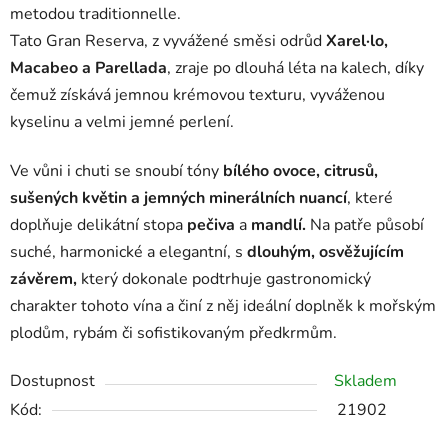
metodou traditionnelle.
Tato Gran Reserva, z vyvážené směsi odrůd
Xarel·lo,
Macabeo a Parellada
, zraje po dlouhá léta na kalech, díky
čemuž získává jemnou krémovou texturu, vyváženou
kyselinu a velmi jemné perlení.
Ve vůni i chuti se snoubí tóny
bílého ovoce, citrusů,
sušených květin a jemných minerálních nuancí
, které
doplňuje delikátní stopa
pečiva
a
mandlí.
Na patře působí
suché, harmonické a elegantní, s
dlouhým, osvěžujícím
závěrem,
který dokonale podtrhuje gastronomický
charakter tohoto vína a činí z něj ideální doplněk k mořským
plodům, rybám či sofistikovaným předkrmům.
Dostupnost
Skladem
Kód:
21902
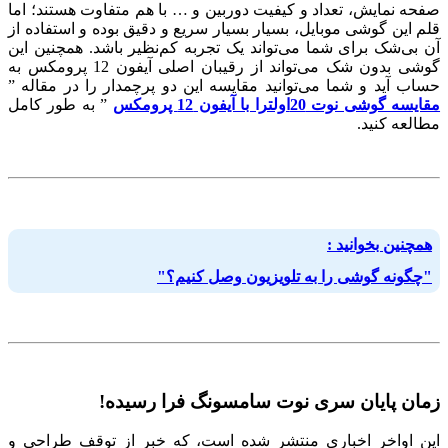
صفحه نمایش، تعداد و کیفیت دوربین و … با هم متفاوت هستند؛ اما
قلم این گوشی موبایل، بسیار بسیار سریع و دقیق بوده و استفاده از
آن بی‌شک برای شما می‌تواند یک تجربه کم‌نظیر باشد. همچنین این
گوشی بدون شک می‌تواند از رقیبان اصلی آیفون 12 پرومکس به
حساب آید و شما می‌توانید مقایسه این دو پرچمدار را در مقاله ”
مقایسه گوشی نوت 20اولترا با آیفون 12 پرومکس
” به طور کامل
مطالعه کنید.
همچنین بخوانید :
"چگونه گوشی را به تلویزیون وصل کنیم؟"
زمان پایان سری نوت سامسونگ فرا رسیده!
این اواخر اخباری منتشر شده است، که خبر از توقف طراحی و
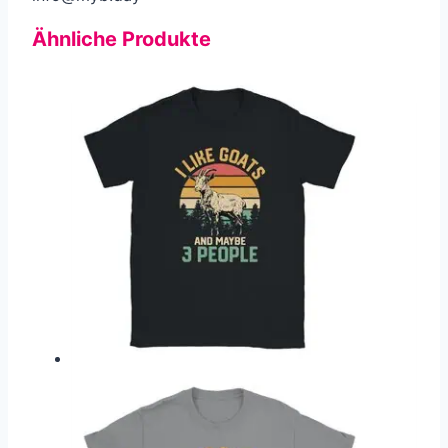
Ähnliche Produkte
▬▬▬▬▬▬▬▬▬▬
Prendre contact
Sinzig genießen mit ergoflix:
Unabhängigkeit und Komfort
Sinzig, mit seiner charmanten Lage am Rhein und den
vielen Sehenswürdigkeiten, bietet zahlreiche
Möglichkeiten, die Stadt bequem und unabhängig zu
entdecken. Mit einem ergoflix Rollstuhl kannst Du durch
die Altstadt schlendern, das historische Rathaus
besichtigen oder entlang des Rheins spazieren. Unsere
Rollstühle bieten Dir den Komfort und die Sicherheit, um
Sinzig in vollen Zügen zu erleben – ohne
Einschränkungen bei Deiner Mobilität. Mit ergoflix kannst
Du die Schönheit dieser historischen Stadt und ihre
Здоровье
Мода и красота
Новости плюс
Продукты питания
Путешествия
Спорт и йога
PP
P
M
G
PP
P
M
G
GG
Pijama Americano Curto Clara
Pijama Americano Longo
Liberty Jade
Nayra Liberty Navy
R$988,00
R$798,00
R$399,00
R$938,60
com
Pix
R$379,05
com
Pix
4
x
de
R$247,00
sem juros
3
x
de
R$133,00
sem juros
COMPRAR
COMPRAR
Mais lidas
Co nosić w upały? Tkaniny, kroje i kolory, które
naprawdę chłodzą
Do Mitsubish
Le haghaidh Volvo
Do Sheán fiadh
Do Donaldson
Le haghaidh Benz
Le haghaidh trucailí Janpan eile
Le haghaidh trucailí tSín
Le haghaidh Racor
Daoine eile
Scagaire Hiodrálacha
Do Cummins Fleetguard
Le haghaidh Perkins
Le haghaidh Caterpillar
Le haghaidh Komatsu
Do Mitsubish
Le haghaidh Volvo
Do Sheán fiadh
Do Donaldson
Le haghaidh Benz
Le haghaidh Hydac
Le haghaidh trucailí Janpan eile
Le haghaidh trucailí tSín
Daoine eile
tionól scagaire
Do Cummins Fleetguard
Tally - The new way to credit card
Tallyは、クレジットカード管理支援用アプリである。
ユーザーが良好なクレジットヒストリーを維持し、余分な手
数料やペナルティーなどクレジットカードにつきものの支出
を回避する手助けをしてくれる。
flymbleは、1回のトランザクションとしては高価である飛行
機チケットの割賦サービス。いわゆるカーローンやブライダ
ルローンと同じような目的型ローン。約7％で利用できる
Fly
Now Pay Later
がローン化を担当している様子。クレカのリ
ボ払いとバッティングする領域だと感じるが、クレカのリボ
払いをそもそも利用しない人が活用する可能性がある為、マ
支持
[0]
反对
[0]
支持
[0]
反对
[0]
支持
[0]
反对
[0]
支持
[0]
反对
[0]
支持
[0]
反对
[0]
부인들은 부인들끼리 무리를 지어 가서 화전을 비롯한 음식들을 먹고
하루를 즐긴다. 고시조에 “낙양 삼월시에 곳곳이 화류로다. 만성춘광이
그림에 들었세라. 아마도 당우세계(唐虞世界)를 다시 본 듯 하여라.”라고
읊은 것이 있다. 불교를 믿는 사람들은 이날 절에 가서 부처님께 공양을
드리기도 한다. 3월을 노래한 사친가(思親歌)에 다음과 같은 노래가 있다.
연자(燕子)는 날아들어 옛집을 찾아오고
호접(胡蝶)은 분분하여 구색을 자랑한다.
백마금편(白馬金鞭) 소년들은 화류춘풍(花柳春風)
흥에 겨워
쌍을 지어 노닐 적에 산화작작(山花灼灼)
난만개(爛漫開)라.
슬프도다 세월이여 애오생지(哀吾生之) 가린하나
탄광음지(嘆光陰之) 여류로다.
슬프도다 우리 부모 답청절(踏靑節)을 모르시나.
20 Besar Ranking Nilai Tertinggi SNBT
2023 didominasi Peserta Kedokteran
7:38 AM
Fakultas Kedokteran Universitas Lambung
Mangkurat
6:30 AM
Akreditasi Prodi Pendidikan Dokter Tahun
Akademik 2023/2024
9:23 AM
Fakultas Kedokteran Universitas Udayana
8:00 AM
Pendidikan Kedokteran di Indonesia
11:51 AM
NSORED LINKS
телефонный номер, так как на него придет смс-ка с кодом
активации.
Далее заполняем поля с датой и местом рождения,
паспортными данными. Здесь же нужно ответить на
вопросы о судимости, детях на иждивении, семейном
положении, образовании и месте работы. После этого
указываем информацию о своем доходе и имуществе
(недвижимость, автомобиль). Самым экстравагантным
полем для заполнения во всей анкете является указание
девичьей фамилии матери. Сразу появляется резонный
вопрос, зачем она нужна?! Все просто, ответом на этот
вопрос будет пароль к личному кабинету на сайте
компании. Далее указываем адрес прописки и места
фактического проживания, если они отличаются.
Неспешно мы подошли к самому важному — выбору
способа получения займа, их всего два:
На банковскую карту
▬▬▬▬▬▬▬▬▬▬
Copy the lines exactly, beginning at the line that contains "Prendre contact" and stopping after the line that contains "がローン化を担当している様子。クレカのリ".

- **Response box**:
Prendre contact
Sinzig genießen mit ergoflix:
Unabhängigkeit und Komfort
Sinzig, mit seiner charmanten Lage am Rhein und den
vielen Sehenswürdigkeiten, bietet zahlreiche
Möglichkeiten, die Stadt bequem und unabhängig zu
entdecken. Mit einem ergoflix Rollstuhl kannst Du durch
die Altstadt schlendern, das historische Rathaus
besichtigen oder entlang des Rheins spazieren. Unsere
Rollstühle bieten Dir den Komfort und die Sicherheit, um
Sinzig in vollen Zügen zu erleben – ohne
Einschränkungen bei Deiner Mobilität. Mit ergoflix kannst
Du die Schönheit dieser historischen Stadt und ihre
Здоровье
Мода и красота
Новости плюс
Продукты питания
Путешествия
Спорт и йога
PP
P
M
G
PP
P
M
G
GG
Pijama Americano Curto Clara
Pijama Americano Longo
Liberty Jade
Nayra Liberty Navy
R$988,00
R$798,00
R$399,00
R$938,60
com
Pix
R$379,05
com
Pix
4
x
de
R$247,00
sem juros
3
x
de
R$133,00
sem juros
COMPRAR
COMPRAR
Mais lidas
Co nosić w upały? Tkaniny, kroje i kolory, które
naprawdę chłodzą
Do Mitsubish
Le haghaidh Volvo
Do Sheán fiadh
Do Donaldson
Le haghaidh Benz
Le haghaidh trucailí Janpan eile
Le haghaidh trucailí tSín
Le haghaidh Racor
Daoine eile
Scagaire Hiodrálacha
Do Cummins Fleetguard
Le haghaidh Perkins
Le haghaidh Caterpillar
Le haghaidh Komatsu
Do Mitsubish
Le haghaidh Volvo
Do Sheán fiadh
Do Donaldson
Le haghaidh Benz
Le haghaidh Hydac
Le haghaidh trucailí Janpan eile
Le haghaidh trucailí tSín
Daoine eile
tionól scagaire
Do Cummins Fleetguard
Tally - The new way to credit card
Tallyは、クレジットカード管理支援用アプリである。
ユーザーが良好なクレジットヒストリーを維持し、余分な手
数料やペナルティーなどクレジットカードにつきものの支出
を回避する手助けをしてくれる。
flymbleは、1回のトランザクションとしては高価である飛行
機チケットの割賦サービス。いわゆるカーローンやブライダ
ルローンと同じような目的型ローン。約7％で利用できる
Fly
Now Pay Later
がローン化を担当している様子。クレカのリ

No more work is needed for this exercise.